Die Siedler sehen das kritischer. Allein der Schritt, Geld per Telefon zu bestellen und auf die Post zu vertrauen, sei für viele schwer zu machen. "Außerdem muss man seine Ausgaben schon sehr genau planen, wenn man diese Variante wählt", sagt Schramm-Gehrke.

Die Expansionspläne des Ortes im Zuge des Intergrierten Stadtentwicklungskonzeptes (ISEK) hätten indes keine Rolle bei der entscheidung gespielt, räumt Deneke-Jöhrens ein. Am Ende seien die zusätzlichen 600 Wohneinheiten in der Zuckerfabrik noch in der Planung.

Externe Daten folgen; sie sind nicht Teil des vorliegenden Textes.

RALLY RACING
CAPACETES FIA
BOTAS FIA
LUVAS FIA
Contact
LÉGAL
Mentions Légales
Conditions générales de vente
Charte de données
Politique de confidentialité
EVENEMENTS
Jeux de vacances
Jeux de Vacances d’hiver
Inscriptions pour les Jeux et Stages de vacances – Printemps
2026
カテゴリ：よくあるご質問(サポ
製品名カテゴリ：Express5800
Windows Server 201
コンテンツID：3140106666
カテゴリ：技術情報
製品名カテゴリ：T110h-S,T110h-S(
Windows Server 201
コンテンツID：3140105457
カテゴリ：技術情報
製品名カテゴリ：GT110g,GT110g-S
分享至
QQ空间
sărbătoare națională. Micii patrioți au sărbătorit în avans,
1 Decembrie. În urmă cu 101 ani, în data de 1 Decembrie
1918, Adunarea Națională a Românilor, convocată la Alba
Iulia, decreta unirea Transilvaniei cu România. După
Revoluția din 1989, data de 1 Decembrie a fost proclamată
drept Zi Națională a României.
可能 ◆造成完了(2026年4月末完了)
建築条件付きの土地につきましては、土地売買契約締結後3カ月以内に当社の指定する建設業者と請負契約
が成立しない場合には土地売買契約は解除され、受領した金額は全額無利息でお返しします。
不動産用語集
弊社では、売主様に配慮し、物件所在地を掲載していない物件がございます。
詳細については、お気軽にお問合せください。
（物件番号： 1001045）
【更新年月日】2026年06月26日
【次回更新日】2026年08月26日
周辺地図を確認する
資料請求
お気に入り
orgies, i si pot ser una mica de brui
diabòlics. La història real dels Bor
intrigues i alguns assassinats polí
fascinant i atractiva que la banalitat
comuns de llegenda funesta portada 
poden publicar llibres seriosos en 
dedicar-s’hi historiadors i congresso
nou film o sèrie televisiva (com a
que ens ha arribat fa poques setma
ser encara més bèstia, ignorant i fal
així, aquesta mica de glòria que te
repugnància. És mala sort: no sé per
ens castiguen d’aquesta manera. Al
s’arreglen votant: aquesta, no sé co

Das könne noch Jahre dauern. "Wir planen für das jetzt", sagte der Vorstandschef.

Cash Back: Volksbank verhandelt mit Interessenten

Das Problem der Versorgung mit Bargeld könnte sich für die Weetzener vielleicht ganz einfach lösen. Die Volksbank verhandelt, laut dem Vorstandsvorsitzenden Henning Deneke-Jöhrens derzeit mit einem örtlichen Geschäftsmann über das sogenannte Cash Back-Verfahren. Das bedeutet, dass Kunden beim Einkaufen an der Kasse mit der EC-Karte anstelle des Wechselgeldes zurückzuerhalten Bargeld von ihrem Girokonto abheben könnten. "Wir haben einen positiven Kontakt", sagte Deneke-Jöhrens. Derzeit würden Details mit dem Interessenten abgesprochen. Allerdings wird der Geschäftsmann in Weetzen weder Beratungen durchführen, noch werden an der Kasse Kontoauszüge erhältlich sein.